**WHAT YOU HAVE TO DO:** Every line of the records below from the line with "KS1000 RW insulated roof panels" up to and including the line with "The external and" must be reproduced exactly, and no line outside that range.
----------------------------------------
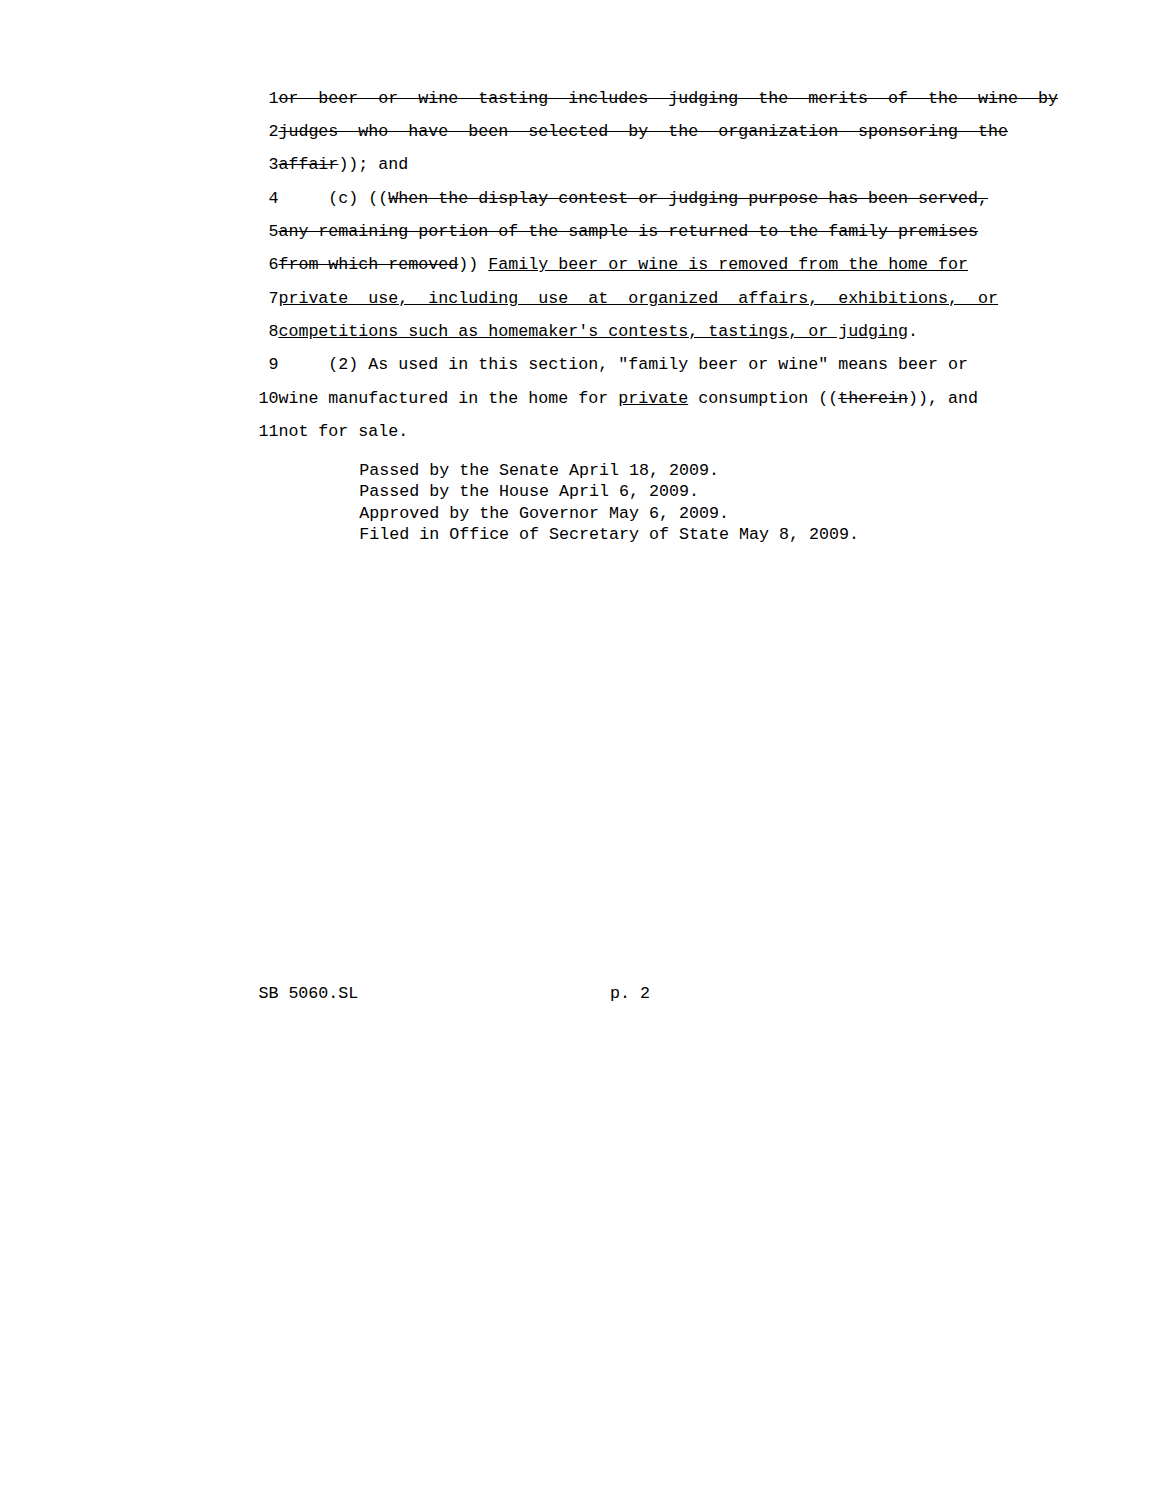| 1 | or beer or wine tasting includes judging the merits of the wine by |
| 2 | judges who have been selected by the organization sponsoring the |
| 3 | affair )); and |
| 4 | (c) (( When the display contest or judging purpose has been served, |
| 5 | any remaining portion of the sample is returned to the family premises |
| 6 | from which removed )) Family beer or wine is removed from the home for |
| 7 | private use, including use at organized affairs, exhibitions, or |
| 8 | competitions such as homemaker's contests, tastings, or judging . |
| 9 | (2) As used in this section, "family beer or wine" means beer or |
| 10 | wine manufactured in the home for private consumption (( therein )), and |
| 11 | not for sale. |
Passed by the Senate April 18, 2009. Passed by the House April 6, 2009. Approved by the Governor May 6, 2009. Filed in Office of Secretary of State May 8, 2009.
SB 5060.SL
p. 2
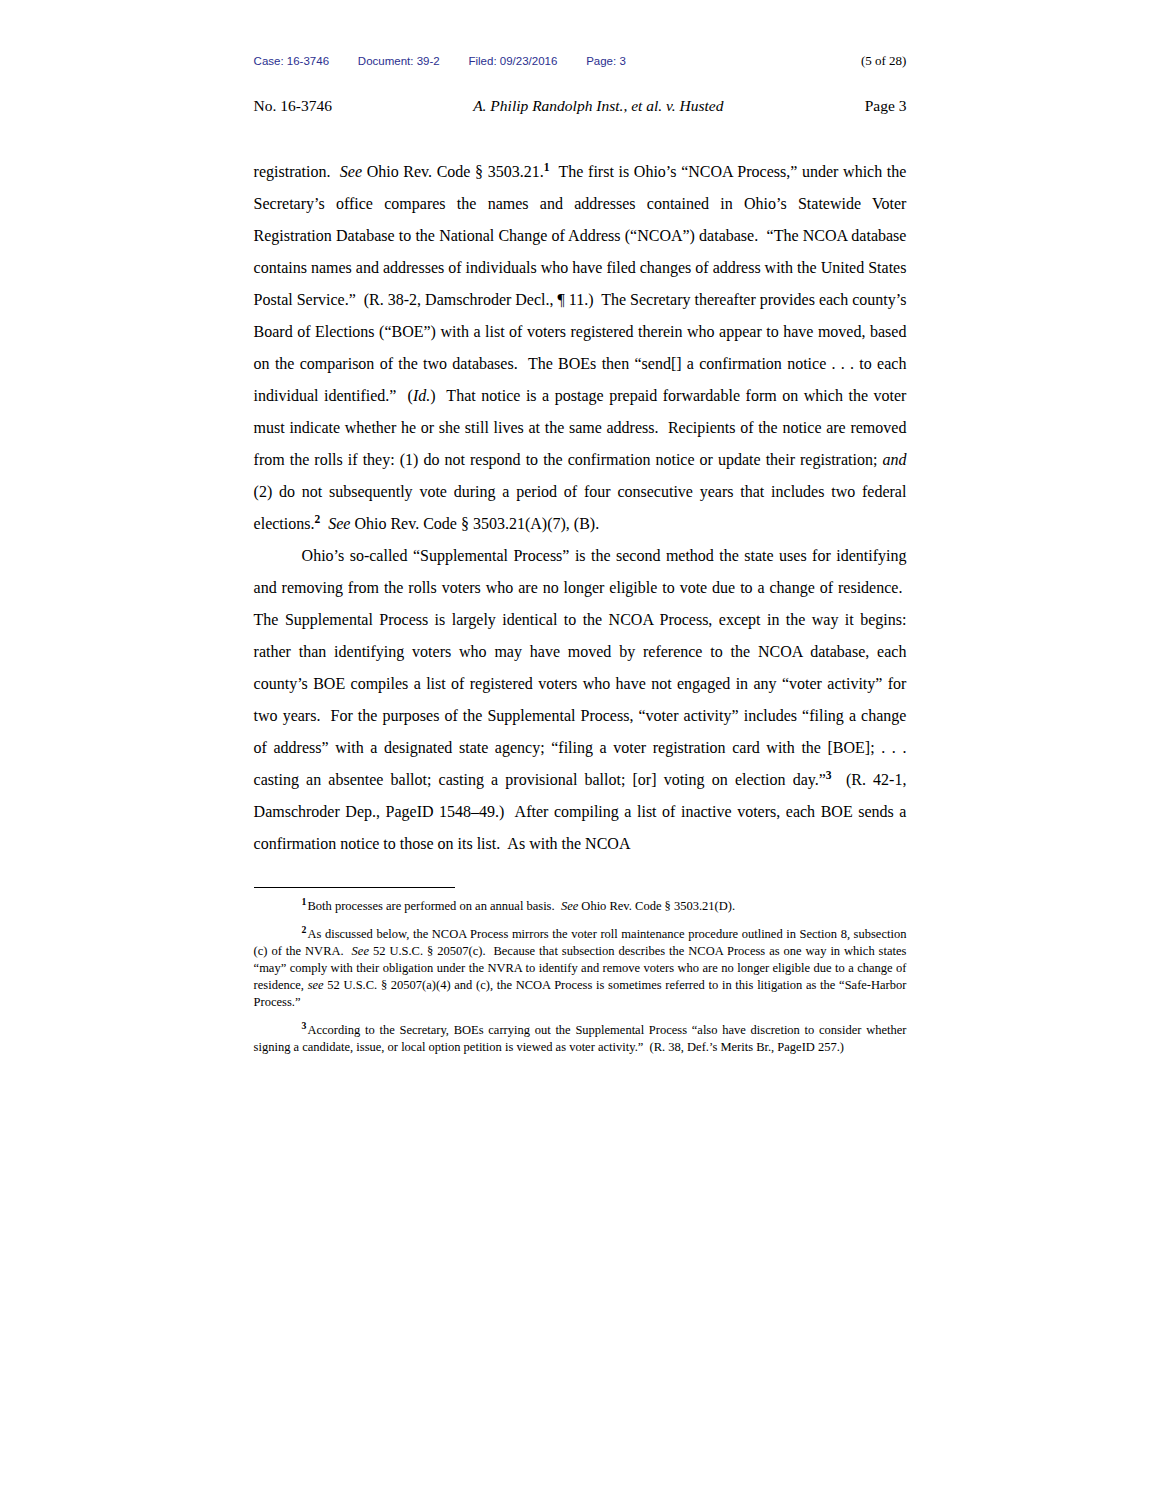Case: 16-3746 Document: 39-2 Filed: 09/23/2016 Page: 3
(5 of 28)
No. 16-3746
A. Philip Randolph Inst., et al. v. Husted
Page 3
registration. See Ohio Rev. Code § 3503.21.1 The first is Ohio’s “NCOA Process,” under which the Secretary’s office compares the names and addresses contained in Ohio’s Statewide Voter Registration Database to the National Change of Address (“NCOA”) database. “The NCOA database contains names and addresses of individuals who have filed changes of address with the United States Postal Service.” (R. 38-2, Damschroder Decl., ¶ 11.) The Secretary thereafter provides each county’s Board of Elections (“BOE”) with a list of voters registered therein who appear to have moved, based on the comparison of the two databases. The BOEs then “send[] a confirmation notice . . . to each individual identified.” (Id.) That notice is a postage prepaid forwardable form on which the voter must indicate whether he or she still lives at the same address. Recipients of the notice are removed from the rolls if they: (1) do not respond to the confirmation notice or update their registration; and (2) do not subsequently vote during a period of four consecutive years that includes two federal elections.2 See Ohio Rev. Code § 3503.21(A)(7), (B).
Ohio’s so-called “Supplemental Process” is the second method the state uses for identifying and removing from the rolls voters who are no longer eligible to vote due to a change of residence. The Supplemental Process is largely identical to the NCOA Process, except in the way it begins: rather than identifying voters who may have moved by reference to the NCOA database, each county’s BOE compiles a list of registered voters who have not engaged in any “voter activity” for two years. For the purposes of the Supplemental Process, “voter activity” includes “filing a change of address” with a designated state agency; “filing a voter registration card with the [BOE]; . . . casting an absentee ballot; casting a provisional ballot; [or] voting on election day.”3 (R. 42-1, Damschroder Dep., PageID 1548–49.) After compiling a list of inactive voters, each BOE sends a confirmation notice to those on its list. As with the NCOA
1Both processes are performed on an annual basis. See Ohio Rev. Code § 3503.21(D).
2As discussed below, the NCOA Process mirrors the voter roll maintenance procedure outlined in Section 8, subsection (c) of the NVRA. See 52 U.S.C. § 20507(c). Because that subsection describes the NCOA Process as one way in which states “may” comply with their obligation under the NVRA to identify and remove voters who are no longer eligible due to a change of residence, see 52 U.S.C. § 20507(a)(4) and (c), the NCOA Process is sometimes referred to in this litigation as the “Safe-Harbor Process.”
3According to the Secretary, BOEs carrying out the Supplemental Process “also have discretion to consider whether signing a candidate, issue, or local option petition is viewed as voter activity.” (R. 38, Def.’s Merits Br., PageID 257.)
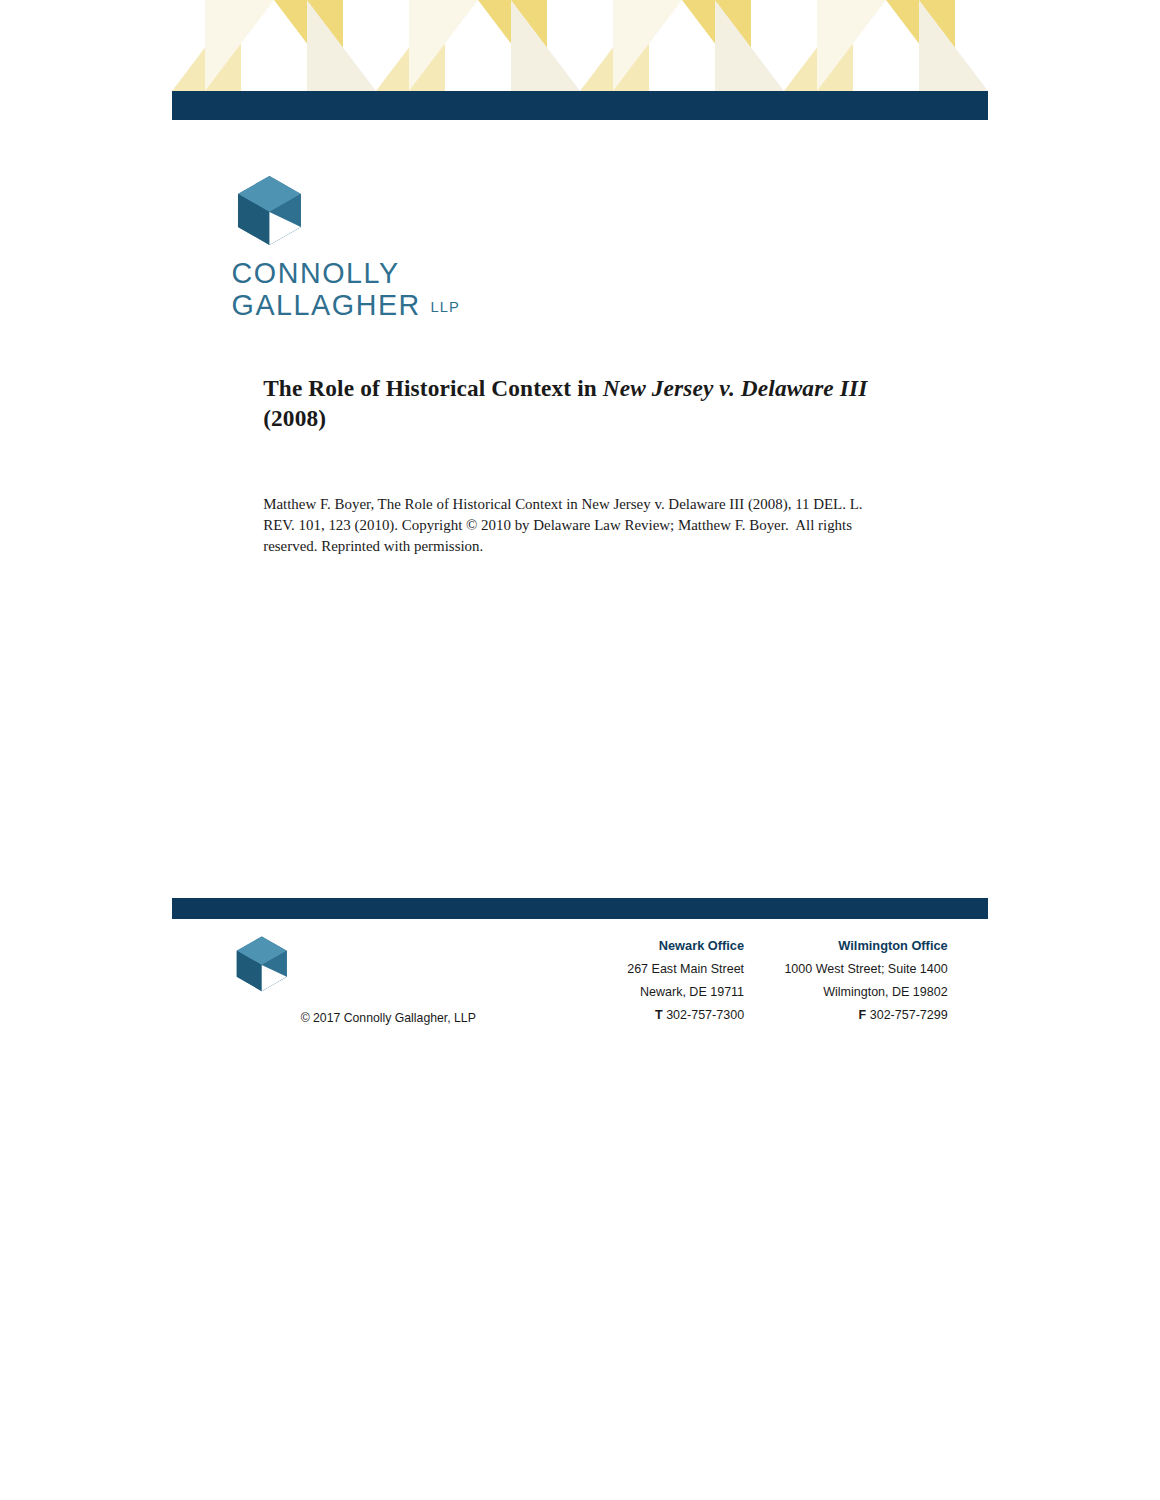CONNOLLY
GALLAGHER LLP
The Role of Historical Context in New Jersey v. Delaware III (2008)
Matthew F. Boyer, The Role of Historical Context in New Jersey v. Delaware III (2008), 11 DEL. L. REV. 101, 123 (2010). Copyright © 2010 by Delaware Law Review; Matthew F. Boyer. All rights reserved. Reprinted with permission.
© 2017 Connolly Gallagher, LLP
Newark Office
267 East Main Street
Newark, DE 19711
T 302-757-7300
Wilmington Office
1000 West Street; Suite 1400
Wilmington, DE 19802
F 302-757-7299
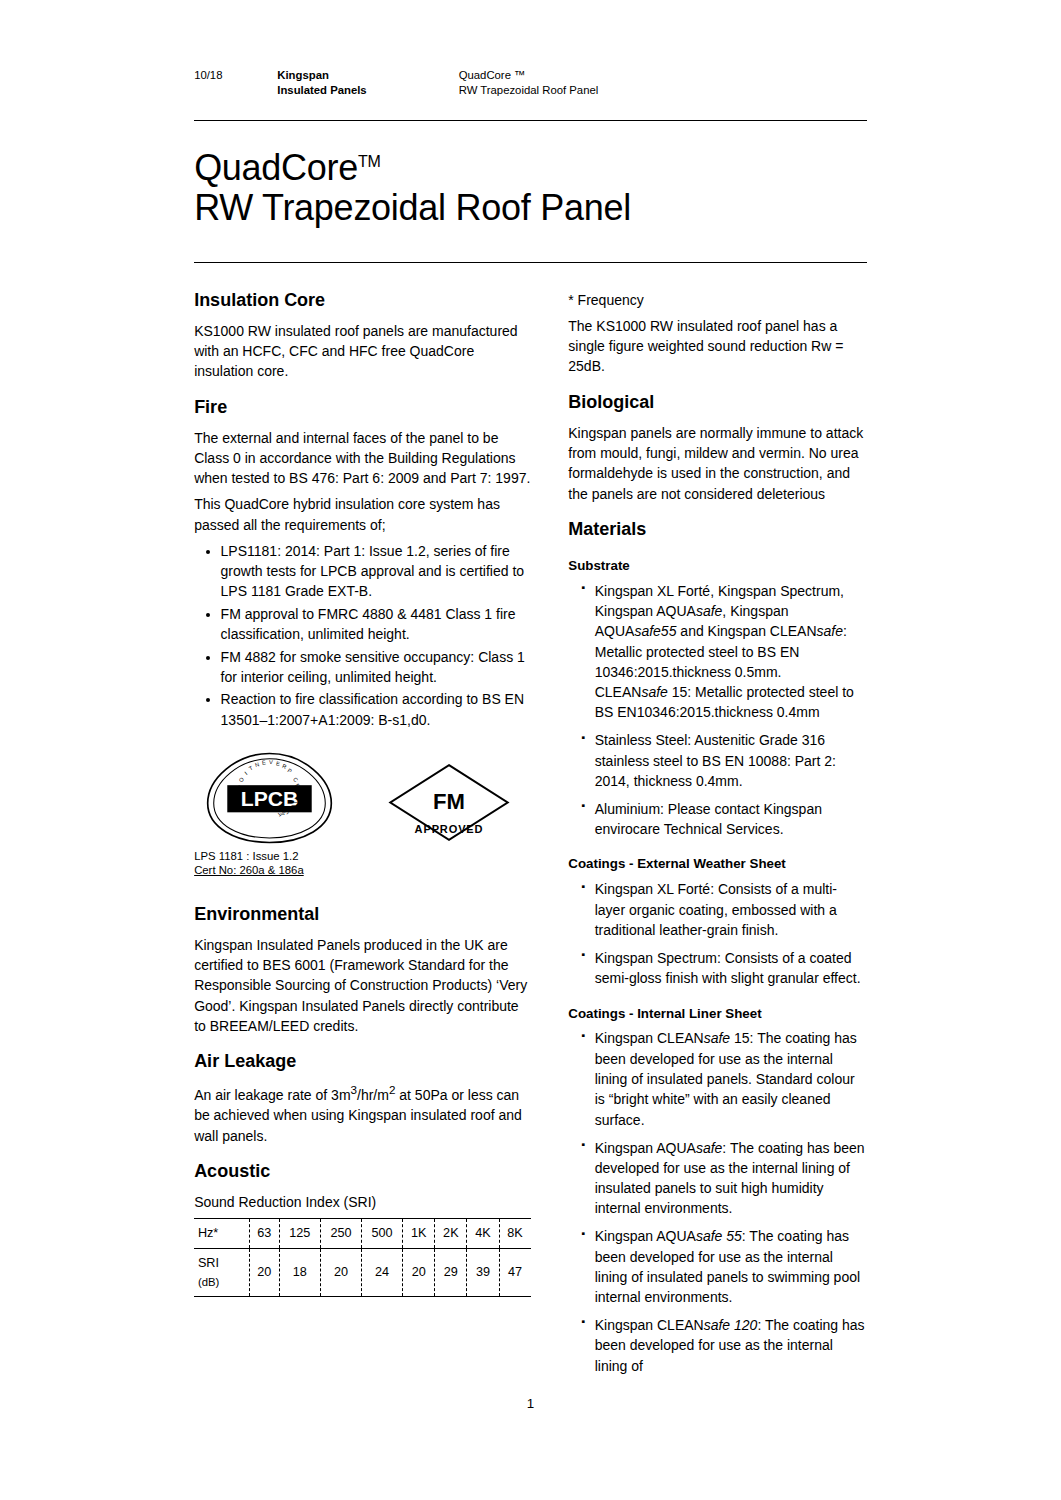10/18
Kingspan
Insulated Panels
QuadCore ™
RW Trapezoidal Roof Panel
QuadCoreTM
RW Trapezoidal Roof Panel
Insulation Core
KS1000 RW insulated roof panels are manufactured with an HCFC, CFC and HFC free QuadCore insulation core.
Fire
The external and internal faces of the panel to be Class 0 in accordance with the Building Regulations when tested to BS 476: Part 6: 2009 and Part 7: 1997.
This QuadCore hybrid insulation core system has passed all the requirements of;
LPS1181: 2014: Part 1: Issue 1.2, series of fire growth tests for LPCB approval and is certified to LPS 1181 Grade EXT-B.
FM approval to FMRC 4880 & 4481 Class 1 fire classification, unlimited height.
FM 4882 for smoke sensitive occupancy: Class 1 for interior ceiling, unlimited height.
Reaction to fire classification according to BS EN 13501–1:2007+A1:2009: B-s1,d0.
LPCB N O I T N E V E R P C E R T I F I C A T B O A R D F I R E
LPS 1181 : Issue 1.2
Cert No: 260a & 186a
FM APPROVED
Environmental
Kingspan Insulated Panels produced in the UK are certified to BES 6001 (Framework Standard for the Responsible Sourcing of Construction Products) ‘Very Good’. Kingspan Insulated Panels directly contribute to BREEAM/LEED credits.
Air Leakage
An air leakage rate of 3m3/hr/m2 at 50Pa or less can be achieved when using Kingspan insulated roof and wall panels.
Acoustic
Sound Reduction Index (SRI)
| Hz* | 63 | 125 | 250 | 500 | 1K | 2K | 4K | 8K |
| --- | --- | --- | --- | --- | --- | --- | --- | --- |
| SRI (dB) | 20 | 18 | 20 | 24 | 20 | 29 | 39 | 47 |
* Frequency
The KS1000 RW insulated roof panel has a single figure weighted sound reduction Rw = 25dB.
Biological
Kingspan panels are normally immune to attack from mould, fungi, mildew and vermin. No urea formaldehyde is used in the construction, and the panels are not considered deleterious
Materials
Substrate
Kingspan XL Forté, Kingspan Spectrum, Kingspan AQUAsafe, Kingspan AQUAsafe55 and Kingspan CLEANsafe: Metallic protected steel to BS EN 10346:2015.thickness 0.5mm.
CLEANsafe 15: Metallic protected steel to BS EN10346:2015.thickness 0.4mm
Stainless Steel: Austenitic Grade 316 stainless steel to BS EN 10088: Part 2: 2014, thickness 0.4mm.
Aluminium: Please contact Kingspan envirocare Technical Services.
Coatings - External Weather Sheet
Kingspan XL Forté: Consists of a multi-layer organic coating, embossed with a traditional leather-grain finish.
Kingspan Spectrum: Consists of a coated semi-gloss finish with slight granular effect.
Coatings - Internal Liner Sheet
Kingspan CLEANsafe 15: The coating has been developed for use as the internal lining of insulated panels. Standard colour is “bright white” with an easily cleaned surface.
Kingspan AQUAsafe: The coating has been developed for use as the internal lining of insulated panels to suit high humidity internal environments.
Kingspan AQUAsafe 55: The coating has been developed for use as the internal lining of insulated panels to swimming pool internal environments.
Kingspan CLEANsafe 120: The coating has been developed for use as the internal lining of
1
----------------------------------------
**FINISHED EXERCISE:**
KS1000 RW insulated roof panels are manufactured with an HCFC, CFC and HFC free QuadCore insulation core.
Fire
The external and internal faces of the panel to be Class 0 in accordance with the Building Regulations when tested to BS 476: Part 6: 2009 and Part 7: 1997.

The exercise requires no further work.